◆ **Work required**: Reproduce the data below, substituting "Silver" for every occurrence of "Chrome" and leaving everything else unchanged.

Start of Block

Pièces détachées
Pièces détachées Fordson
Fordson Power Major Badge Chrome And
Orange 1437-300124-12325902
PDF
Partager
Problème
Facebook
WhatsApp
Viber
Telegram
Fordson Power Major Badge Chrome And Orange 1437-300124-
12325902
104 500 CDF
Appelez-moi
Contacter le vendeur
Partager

End of Block

◆ **Solution**:
Pièces détachées
Pièces détachées Fordson
Fordson Power Major Badge Silver And
Orange 1437-300124-12325902
PDF
Partager
Problème
Facebook
WhatsApp
Viber
Telegram
Fordson Power Major Badge Silver And Orange 1437-300124-
12325902
104 500 CDF
Appelez-moi
Contacter le vendeur
Partager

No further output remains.